Abstract

New and improved glyphosate-resistant (GR) crops continue to be rapidly developed. These crops confer greater crop safety to multiple glyphosate applications, higher rates, and wider application timings. Many of these crops will also have glyphosate resistance stacked with traits that confer resistance to herbicides with other modes of actions to expand the utility of existing herbicides and to increase the number of mixture options that can delay the evolution of GR weeds. Some breeding stacks of herbicide resistance traits are currently available, but the trend in the future will be to combine resistance genes in molecular stacks. The first example of such a molecular stack has a new metabolically based mechanism to inactivate glyphosate combined with an active site-based resistance for herbicides that inhibit acetolactate synthase (ALS). This stack confers resistance to glyphosate and all five classes of ALS-inhibiting herbicides.
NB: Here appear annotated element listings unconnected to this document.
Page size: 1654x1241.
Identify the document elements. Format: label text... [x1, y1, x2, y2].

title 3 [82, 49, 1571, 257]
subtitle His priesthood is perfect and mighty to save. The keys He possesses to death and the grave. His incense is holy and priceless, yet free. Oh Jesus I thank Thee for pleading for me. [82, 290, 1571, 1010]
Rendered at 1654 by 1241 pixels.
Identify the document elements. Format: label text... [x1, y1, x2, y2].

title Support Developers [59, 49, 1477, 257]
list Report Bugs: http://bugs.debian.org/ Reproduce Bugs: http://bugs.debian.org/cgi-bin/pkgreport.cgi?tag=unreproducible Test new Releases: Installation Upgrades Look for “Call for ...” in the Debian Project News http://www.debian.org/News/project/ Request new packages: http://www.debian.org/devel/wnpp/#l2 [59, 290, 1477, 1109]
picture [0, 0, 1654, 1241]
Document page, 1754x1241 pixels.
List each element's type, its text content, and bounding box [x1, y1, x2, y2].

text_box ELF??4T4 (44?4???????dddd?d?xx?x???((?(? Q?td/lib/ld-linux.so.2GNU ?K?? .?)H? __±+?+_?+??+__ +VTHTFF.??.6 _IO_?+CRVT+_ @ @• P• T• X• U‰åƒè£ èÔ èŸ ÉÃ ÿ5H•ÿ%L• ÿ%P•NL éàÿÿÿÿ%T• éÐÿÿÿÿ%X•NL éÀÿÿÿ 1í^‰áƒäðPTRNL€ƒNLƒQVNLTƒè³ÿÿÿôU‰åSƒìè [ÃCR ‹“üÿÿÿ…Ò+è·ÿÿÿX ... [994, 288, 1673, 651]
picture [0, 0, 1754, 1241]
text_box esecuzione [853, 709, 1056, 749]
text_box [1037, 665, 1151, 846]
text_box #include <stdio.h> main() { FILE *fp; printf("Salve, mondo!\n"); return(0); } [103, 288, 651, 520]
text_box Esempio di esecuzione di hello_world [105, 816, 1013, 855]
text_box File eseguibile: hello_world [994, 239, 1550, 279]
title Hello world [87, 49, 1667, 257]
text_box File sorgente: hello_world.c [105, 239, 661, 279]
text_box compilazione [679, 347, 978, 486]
Other molecular stacks will include glyphosate resistance with resistance to auxin herbicides and herbicides that inhibit acetyl coenzyme A carboxylase (ACCase) and 4-hydroxyphenyl pyruvate dioxygenase (HPPD). Scientists are also studying a number of other herbicide resistance transgenes. Some of these new transgenes will be used to make new multiple herbicide-resistant crops that offer growers more herbicide options to meet their changing weed management needs and to help sustain the efficacy of glyphosate.